The paradox deepens when you change which part is rotating:
- Disc rotates, magnet fixed current flows.
- Magnet rotates, disc fixed no current flows.
- Both rotate together, same speed current still flows!
At first glance, this seemed to contradict Faraday’s own induction law, because the magnetic flux through the disc isn’t changing.
Resolution
It isn’t actually a contradiction once you dig into reference frames and Lorentz forces:
- Charges in the rotating disc move with the disc’s material.
- In their motion through the magnetic field, they feel a Lorentz force $\mathbf{F} = q(\mathbf{v} \times \mathbf{B})$.
- This force pushes them radially, creating a potential difference.
The key is that the disc’s motion relative to the magnetic field is what matters, not just the flux picture.
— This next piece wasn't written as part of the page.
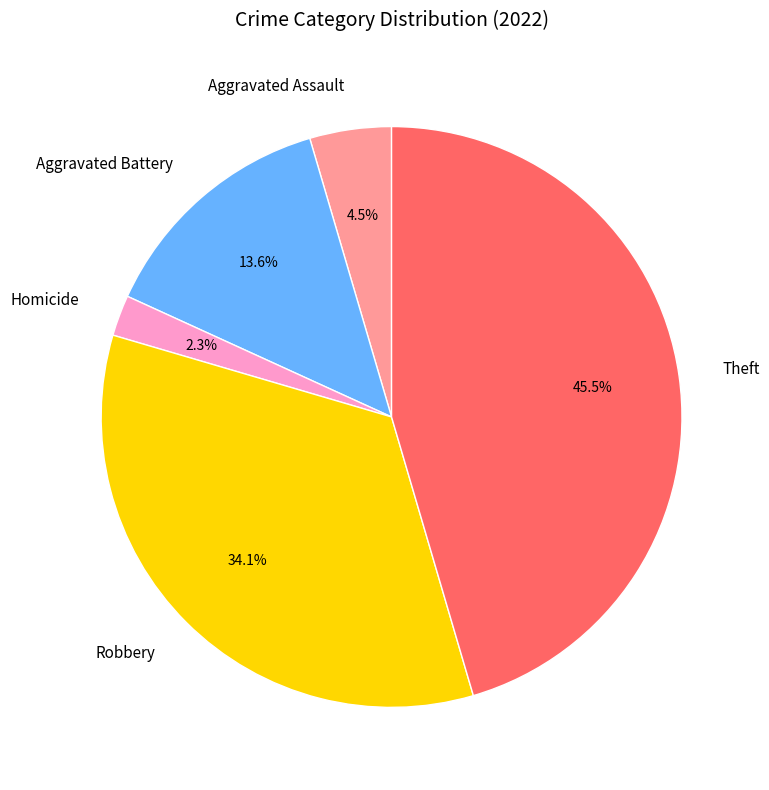

Rank the categories by value from highest to lowest.

Theft, Robbery, Aggravated Battery, Aggravated Assault, Homicide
The flux-cutting version of Faraday’s law fails in this setup, but the general Maxwell-Faraday equation and Lorentz force law explain it perfectly.
In short: Faraday’s paradox is that a current can be generated in a homopolar generator even when the magnetic flux doesn’t change – apparently contradicting Faraday’s induction law, but actually resolved by considering the motion of charges in the magnetic field.
Is the Magnetic Field Static for a Rotating Physical Magnet?
Excellent question – and it cuts right into the heart of why Faraday himself was so unsettled by his own disc experiment.
If you take a permanent magnet and spin it about its magnetic axis, you might expect that the magnetic field would “rotate” with the magnet. But from the point of view of classical electromagnetism, that isn’t what happens:
- A static magnetic field (from a permanent magnet or a DC current loop) is described by $\mathbf{B} = \nabla \times \mathbf{A}$.
- If the source distribution (the bound currents inside the magnet, or the actual current in a coil) rotates rigidly about the magnet’s symmetry axis, the field outside remains time-independent – it does not “spin” through space.
That’s because the field is axisymmetric: rotating the physical magnet around its magnetic axis doesn’t actually change the field configuration. The field lines are already symmetric about that axis.
So the answer is:
- Yes, the magnetic field is static (does not rotate in space) when the magnet spins about its own axis of symmetry.
- The field distribution only changes if you rotate the magnet about a different axis (tilting it, or flipping north/south). In that case the field in space does change with time, and you can induce emf in nearby conductors from that time-varying field.
This is exactly why, in Faraday’s paradox:
- When the magnet alone is rotated about its axis, no emf is induced in the stationary disc: the field remains static.
- When the disc rotates, the charges inside the conductor move through the static field, and the Lorentz force generates current.
- When both rotate together, the charges still move relative to the static field, so you still get current.